In a new paper published in Nature Geoscience, Aymeric Spiga from the University of Paris and co-authors show that snowfall can occur on Mars—in the form of microbursts, which also are seen on Earth. Microbursts happen when cold, dense air from a cloud is moving rapidly toward the ground.
This is astounding, because the Martian atmosphere is very thin, and temperatures are well below freezing. However, because of that thin atmosphere, little water is needed to saturate the air, which results in the formation of water-ice clouds. In fact, such clouds are quite common on Mars.
Spiga demonstrated with the help of numerical simulations that microbursts and associated snowfalls should occur on Mars, too. But they would happen only at night, and would last for just a few minutes rather than hours as on Earth.
The new results are supported by previous observations from the LIDAR instrument on the Mars Phoenix mission, which detected icy crystals below a water-ice cloud during the night. The case for the existence of snowfalls is now very strong, as it is now backed up by both, observation and theoretical explanation.
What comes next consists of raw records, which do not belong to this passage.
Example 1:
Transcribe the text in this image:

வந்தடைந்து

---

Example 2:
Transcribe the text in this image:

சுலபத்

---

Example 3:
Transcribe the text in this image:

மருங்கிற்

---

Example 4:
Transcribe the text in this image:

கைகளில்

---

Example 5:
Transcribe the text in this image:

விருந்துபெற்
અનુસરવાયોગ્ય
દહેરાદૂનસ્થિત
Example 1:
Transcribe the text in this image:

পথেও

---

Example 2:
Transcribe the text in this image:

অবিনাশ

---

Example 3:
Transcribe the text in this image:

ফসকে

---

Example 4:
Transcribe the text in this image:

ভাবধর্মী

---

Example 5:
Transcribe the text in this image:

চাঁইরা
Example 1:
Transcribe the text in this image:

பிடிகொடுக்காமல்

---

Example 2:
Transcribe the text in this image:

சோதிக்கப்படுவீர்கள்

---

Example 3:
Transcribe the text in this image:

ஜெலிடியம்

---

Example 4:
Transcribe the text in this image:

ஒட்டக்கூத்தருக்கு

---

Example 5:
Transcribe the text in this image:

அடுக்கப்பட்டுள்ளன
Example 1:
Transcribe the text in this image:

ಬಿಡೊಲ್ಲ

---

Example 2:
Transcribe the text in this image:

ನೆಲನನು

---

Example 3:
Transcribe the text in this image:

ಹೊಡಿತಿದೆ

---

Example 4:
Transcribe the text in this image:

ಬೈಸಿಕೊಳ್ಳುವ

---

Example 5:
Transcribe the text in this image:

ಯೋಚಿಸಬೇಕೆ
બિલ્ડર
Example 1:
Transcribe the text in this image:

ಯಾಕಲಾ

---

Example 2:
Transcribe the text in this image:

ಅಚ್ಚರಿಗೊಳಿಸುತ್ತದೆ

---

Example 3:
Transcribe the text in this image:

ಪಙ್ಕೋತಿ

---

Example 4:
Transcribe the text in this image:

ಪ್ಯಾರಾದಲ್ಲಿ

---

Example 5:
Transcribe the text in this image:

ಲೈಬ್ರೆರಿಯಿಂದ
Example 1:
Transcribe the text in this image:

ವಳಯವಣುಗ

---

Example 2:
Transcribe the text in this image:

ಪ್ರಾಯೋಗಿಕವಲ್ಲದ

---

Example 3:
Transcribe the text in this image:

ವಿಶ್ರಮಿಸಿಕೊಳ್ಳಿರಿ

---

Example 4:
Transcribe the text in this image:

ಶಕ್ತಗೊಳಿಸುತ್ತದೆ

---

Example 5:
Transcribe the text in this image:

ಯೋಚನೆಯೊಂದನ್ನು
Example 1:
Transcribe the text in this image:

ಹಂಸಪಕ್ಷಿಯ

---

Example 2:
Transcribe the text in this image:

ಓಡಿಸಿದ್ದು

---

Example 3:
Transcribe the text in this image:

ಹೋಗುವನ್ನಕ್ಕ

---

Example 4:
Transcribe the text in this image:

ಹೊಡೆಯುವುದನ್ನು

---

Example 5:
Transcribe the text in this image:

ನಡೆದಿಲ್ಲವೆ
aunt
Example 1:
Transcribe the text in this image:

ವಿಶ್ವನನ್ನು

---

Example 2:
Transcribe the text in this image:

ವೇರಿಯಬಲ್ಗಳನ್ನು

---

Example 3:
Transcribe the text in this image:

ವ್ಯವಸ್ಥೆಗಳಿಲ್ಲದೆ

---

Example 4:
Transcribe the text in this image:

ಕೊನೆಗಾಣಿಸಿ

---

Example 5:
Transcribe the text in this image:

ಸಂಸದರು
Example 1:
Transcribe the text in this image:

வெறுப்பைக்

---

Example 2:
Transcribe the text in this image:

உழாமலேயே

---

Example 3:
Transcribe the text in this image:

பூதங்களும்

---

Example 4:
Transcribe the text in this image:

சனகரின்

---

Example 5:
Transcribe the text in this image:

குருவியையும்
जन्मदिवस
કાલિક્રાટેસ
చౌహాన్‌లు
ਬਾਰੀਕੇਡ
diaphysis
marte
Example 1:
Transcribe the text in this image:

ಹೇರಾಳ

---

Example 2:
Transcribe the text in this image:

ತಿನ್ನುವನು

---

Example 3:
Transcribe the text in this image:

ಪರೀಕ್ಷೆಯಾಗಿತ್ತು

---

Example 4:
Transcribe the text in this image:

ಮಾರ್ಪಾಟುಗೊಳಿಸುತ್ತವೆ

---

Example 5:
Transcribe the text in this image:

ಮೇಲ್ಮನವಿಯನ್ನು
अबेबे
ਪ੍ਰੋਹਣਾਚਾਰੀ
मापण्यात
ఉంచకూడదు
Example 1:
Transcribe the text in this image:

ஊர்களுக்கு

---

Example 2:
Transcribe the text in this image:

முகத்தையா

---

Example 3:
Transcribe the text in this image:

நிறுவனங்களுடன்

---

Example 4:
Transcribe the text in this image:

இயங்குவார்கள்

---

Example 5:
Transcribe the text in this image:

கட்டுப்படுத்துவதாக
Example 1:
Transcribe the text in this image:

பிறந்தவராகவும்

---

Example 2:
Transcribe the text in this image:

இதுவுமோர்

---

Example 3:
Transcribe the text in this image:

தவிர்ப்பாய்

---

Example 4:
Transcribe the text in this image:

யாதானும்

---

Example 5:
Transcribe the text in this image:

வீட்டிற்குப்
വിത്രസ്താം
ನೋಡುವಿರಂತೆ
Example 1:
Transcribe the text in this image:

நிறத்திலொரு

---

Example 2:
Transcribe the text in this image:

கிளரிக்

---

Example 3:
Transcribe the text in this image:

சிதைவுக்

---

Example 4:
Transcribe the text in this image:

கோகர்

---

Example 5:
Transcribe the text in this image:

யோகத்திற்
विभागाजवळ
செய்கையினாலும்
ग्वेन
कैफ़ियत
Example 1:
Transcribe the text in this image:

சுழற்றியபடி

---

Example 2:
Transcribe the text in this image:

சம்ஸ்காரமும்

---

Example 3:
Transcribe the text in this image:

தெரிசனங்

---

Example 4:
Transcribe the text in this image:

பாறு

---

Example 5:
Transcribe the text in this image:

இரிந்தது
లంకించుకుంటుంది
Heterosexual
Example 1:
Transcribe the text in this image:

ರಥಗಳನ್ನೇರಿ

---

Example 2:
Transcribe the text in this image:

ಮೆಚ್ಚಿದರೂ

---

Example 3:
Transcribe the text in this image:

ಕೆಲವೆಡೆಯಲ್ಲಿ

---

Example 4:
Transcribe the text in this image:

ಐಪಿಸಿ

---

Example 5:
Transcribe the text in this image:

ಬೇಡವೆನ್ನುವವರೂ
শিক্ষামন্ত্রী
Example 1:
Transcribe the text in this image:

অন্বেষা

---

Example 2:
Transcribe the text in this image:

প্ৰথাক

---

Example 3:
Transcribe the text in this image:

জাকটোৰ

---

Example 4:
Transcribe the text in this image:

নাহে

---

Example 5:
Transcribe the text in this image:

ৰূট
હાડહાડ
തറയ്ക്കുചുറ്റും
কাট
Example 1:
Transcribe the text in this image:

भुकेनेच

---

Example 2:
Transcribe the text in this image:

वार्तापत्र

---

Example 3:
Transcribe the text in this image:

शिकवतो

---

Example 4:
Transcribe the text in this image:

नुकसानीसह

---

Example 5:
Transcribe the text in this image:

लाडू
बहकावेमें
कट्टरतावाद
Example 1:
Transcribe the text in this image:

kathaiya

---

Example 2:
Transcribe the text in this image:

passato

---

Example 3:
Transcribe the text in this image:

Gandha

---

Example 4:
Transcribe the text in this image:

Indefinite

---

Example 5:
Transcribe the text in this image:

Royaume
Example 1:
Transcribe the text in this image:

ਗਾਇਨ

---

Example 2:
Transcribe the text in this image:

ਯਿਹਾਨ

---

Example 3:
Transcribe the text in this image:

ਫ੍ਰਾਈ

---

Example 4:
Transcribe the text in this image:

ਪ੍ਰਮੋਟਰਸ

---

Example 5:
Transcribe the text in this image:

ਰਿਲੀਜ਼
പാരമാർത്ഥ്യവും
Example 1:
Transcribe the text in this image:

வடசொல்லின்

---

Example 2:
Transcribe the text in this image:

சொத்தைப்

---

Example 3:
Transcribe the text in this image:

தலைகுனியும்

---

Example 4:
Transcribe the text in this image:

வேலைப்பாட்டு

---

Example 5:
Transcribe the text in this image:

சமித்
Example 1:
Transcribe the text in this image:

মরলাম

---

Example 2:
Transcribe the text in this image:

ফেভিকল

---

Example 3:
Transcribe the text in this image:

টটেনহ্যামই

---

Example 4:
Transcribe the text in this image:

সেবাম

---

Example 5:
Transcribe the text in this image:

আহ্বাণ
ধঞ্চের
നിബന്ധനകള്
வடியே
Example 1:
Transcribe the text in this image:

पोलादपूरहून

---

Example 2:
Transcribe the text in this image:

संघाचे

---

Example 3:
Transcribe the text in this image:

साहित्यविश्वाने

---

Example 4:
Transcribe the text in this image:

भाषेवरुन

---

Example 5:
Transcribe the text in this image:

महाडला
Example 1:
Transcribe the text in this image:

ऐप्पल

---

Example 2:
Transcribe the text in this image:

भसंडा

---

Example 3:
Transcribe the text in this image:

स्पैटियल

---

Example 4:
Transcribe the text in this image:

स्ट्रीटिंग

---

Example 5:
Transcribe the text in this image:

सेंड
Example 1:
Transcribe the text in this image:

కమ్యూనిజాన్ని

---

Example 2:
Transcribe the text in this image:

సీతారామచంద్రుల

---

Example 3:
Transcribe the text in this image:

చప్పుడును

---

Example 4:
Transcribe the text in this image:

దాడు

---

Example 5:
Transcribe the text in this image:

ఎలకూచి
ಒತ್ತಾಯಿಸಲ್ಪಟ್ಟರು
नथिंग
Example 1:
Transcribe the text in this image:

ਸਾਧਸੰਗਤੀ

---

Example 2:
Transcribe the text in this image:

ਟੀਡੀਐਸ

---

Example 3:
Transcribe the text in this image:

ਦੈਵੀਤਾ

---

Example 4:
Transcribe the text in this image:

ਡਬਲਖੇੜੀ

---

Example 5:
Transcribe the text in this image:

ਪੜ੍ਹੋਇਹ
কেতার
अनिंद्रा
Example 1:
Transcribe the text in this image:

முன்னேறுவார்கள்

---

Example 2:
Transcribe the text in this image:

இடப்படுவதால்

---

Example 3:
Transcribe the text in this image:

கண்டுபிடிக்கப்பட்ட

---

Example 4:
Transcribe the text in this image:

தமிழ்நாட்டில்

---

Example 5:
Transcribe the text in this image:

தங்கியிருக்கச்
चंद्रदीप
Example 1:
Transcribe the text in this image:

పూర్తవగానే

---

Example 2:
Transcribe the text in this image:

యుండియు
These new insights have consequences for understanding the distribution of water on Mars, particularly with respect to the formation of glaciers in the equatorial regions and the planet’s evolution from a much wetter past to today’s extreme dryness. In most regions on Mars, the deposited snow would sublimate away very quickly, meaning that the snow would change to the gaseous phase directly, without ever becoming liquid. Thus, it is unlikely that these deposits of snow, even snow “storms,” would have a direct benefit on (putative) Martian life. And they are expected to occur only rarely. Nevertheless, it shows that water is available on Mars in a previously unexpected way. And it makes us wonder what other surprises the Red Planet may still have in store for us.